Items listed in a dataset
════════════════════
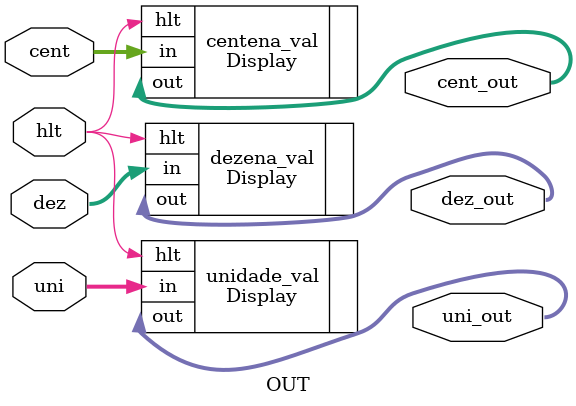
<source format=v>
module OUT (cent, 
			   dez, 
			   uni, 
			   hlt, 
			   cent_out, 
			   dez_out, 
			   uni_out);

	input hlt;
	input [3:0] cent, dez, uni;
	output [6:0] cent_out, dez_out, uni_out;
	
	Display centena_val(.in(cent), .out(cent_out), .hlt(hlt));
	Display dezena_val(.in(dez), .out(dez_out), .hlt(hlt));
	Display unidade_val(.in(uni), .out(uni_out), .hlt(hlt));

endmodule 
</source>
════════════════════
= What you have to do =
Each entry is to be returned precisely as it appears, but the pictures are to be dropped.

= Answer for this exercise =
<source format=v>
module OUT (cent, 
			   dez, 
			   uni, 
			   hlt, 
			   cent_out, 
			   dez_out, 
			   uni_out);

	input hlt;
	input [3:0] cent, dez, uni;
	output [6:0] cent_out, dez_out, uni_out;
	
	Display centena_val(.in(cent), .out(cent_out), .hlt(hlt));
	Display dezena_val(.in(dez), .out(dez_out), .hlt(hlt));
	Display unidade_val(.in(uni), .out(uni_out), .hlt(hlt));

endmodule 
</source>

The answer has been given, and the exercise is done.